Etranges, ces types, Zebda. Leur corps c’est du feu, ce qu’il faut de colère filtré par la justesse des vues, et leur musique c’est le ron-ron des familles, du festif sympa qui fleure bon l’entre-soi. Dans les années 70, la gauche brûlait des soutien-gorge, inventait l’autogestion, inhalait la fougue du tiers-monde émergent -et sanglotait sur les violons de Jean Ferrat. Etrange. Aujourd’hui elle prise les doux-amers, les troubadours minimaux, les nostalgiques de leur trentaine en cours, les rêvasseurs mous du genou. Petite musique de la vie mélancolie saloperie.

On est de gauche, censément on a la pêche, et on se fait pleurer dès qu’on peut sur « Avec le temps ». Qu’est-ce qui se passe ?

Ce qui se passe c’est l’inajustement entre l’énergie véritable qui brûle en la gauche et la teneur de ses prestations publiques. Sous-traités dans des préfabriqués, les étudiants en sciences humaines et sociales sont le prolétariat de l’enseignement supérieur. Et à quoi s’en prennent-ils ? A ce LMD dont tout le monde se fout y compris eux.

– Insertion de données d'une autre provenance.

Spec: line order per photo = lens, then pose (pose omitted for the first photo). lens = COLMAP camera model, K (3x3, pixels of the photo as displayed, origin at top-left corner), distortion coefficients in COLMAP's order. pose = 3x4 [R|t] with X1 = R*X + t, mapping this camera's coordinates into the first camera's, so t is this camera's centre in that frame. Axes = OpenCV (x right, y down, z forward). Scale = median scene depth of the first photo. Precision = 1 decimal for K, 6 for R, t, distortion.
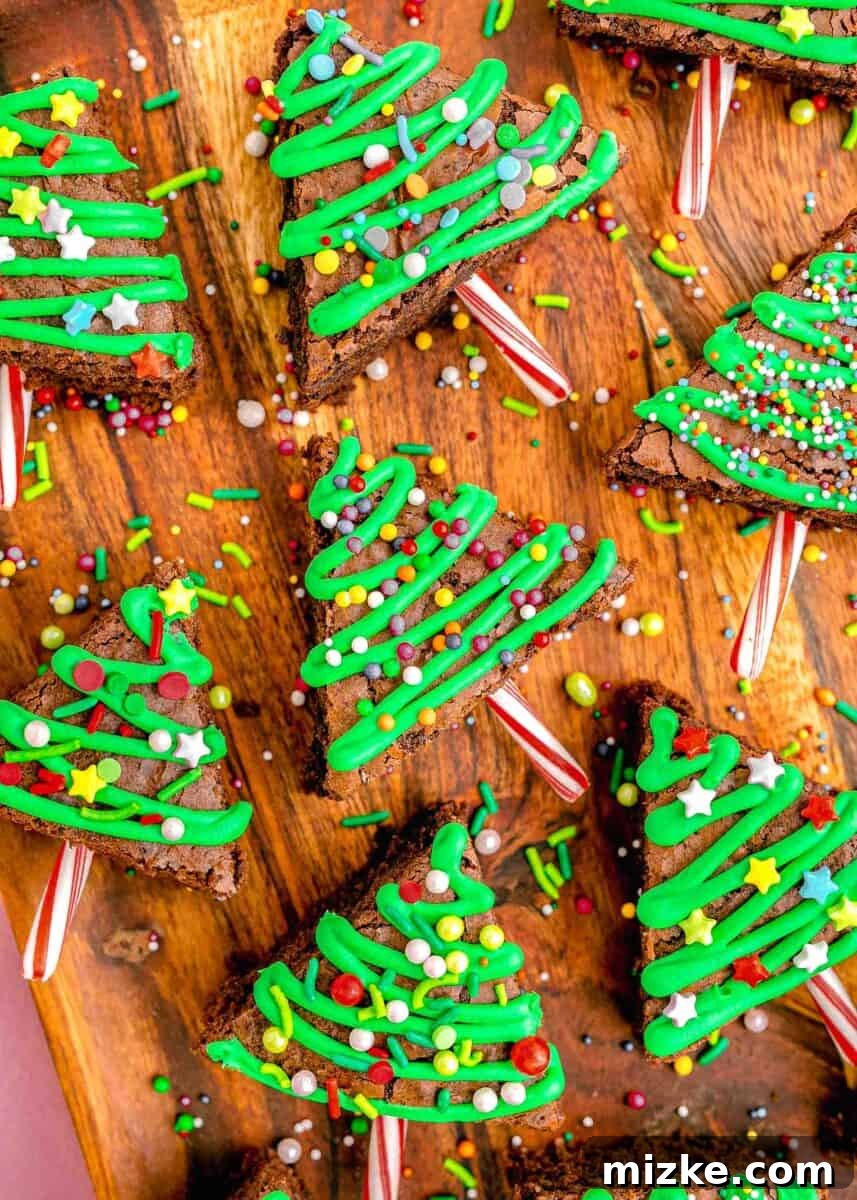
lens RADIAL K [[1950.6, 0, 428.5], [0, 1950.6, 600.0], [0, 0, 1]] dist [-0.038183, -0.027389]
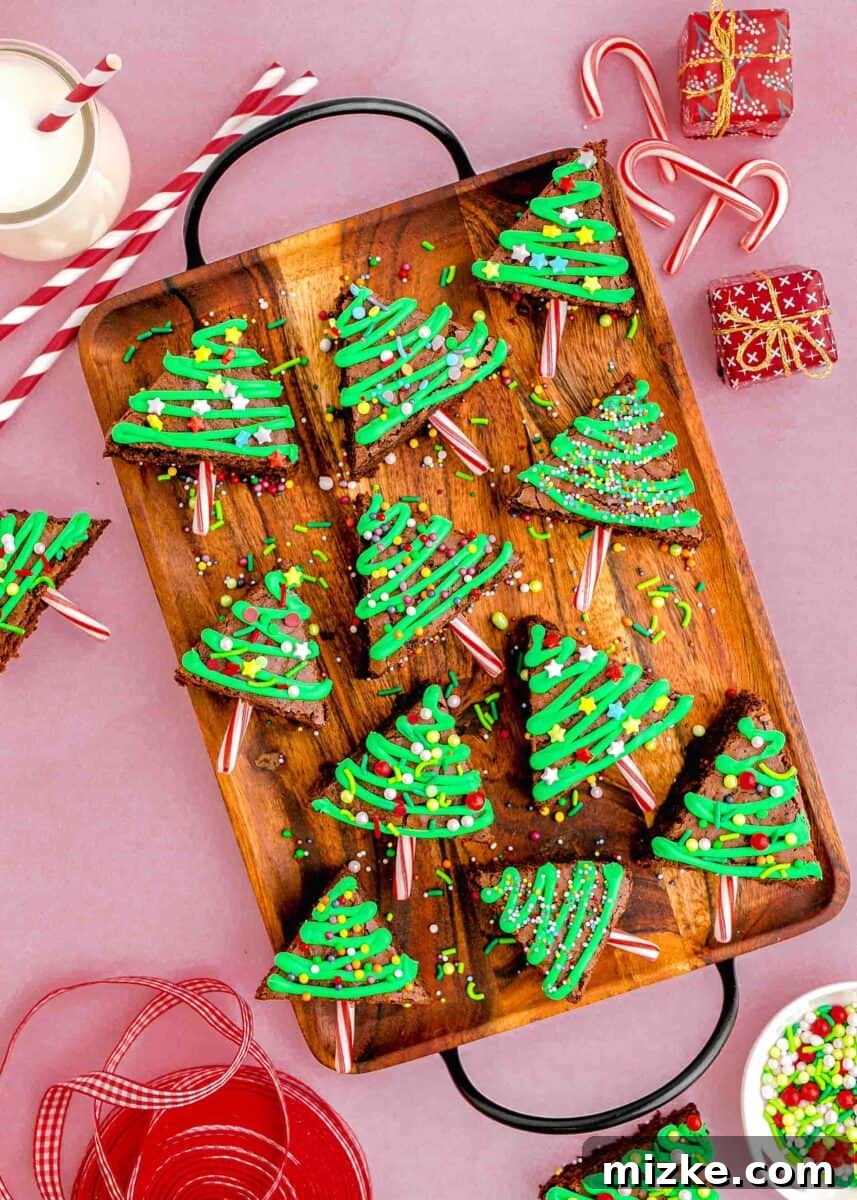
lens RADIAL K [[1936.5, 0, 404.2], [0, 1936.5, 560.8], [0, 0, 1]] dist [0.023614, 0.031497]
pose [[0.999282, -0.026129, -0.027432, 0.040303], [0.024849, 0.998632, -0.046008, 0.077417], [0.028597, 0.045293, 0.998564, -0.985171]]
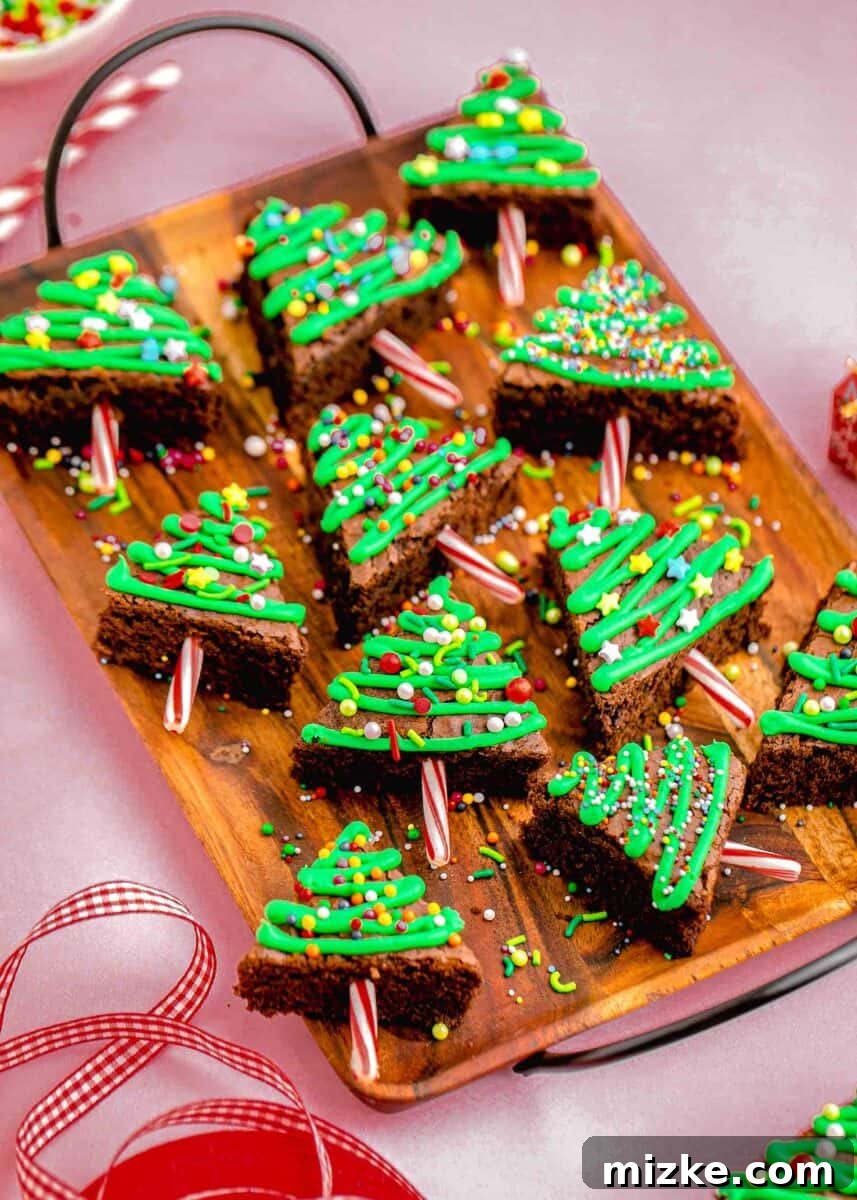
lens RADIAL K [[3969.6, 0, 428.5], [0, 3969.6, 600.0], [0, 0, 1]] dist [0.046828, 0.578547]
pose [[0.981904, -0.129787, 0.137911, -0.423613], [0.187060, 0.778282, -0.599405, 1.978883], [-0.029539, 0.614356, 0.788476, -1.432572]]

Mission 2004 : se réajuster, se recentrer sur la vraie fêlure, repartir de la contradiction réelle. Régler sur les pulsations de nos cœurs le phrasé des actions. Devenir la boule de rock qu’on est, et dégommer la chanson française hégémonique.

S’ils avaient une histoire, les Américains auraient des sabots de plomb et Elvis n’aurait pas dansé comme il fit, ni inventé avec d’autres une utopique alchimie de non et de oui, de refus et de désir, de destroy et de charité. Cette potion magique, les Ramones l’appellent blitzkrieg bop. Lyrics : they’re forming in a straight line, they’re going through a tight wind, the kids are losing their mind, blitzkrieg bop ; they’re piling in the back seat, they’re generating steam heat, pulsating the back beat, blitzkrieg bop. La gauche doit redevenir une bande de kids portée par la vapeur qu’ils fabriquent. Chevaux de fer, train de vie, machines, avions sans réaction, électricité, villes, tours infernales, vacarmes. Hey ho let’s go, année zéro. C’est maintenant que ça commence.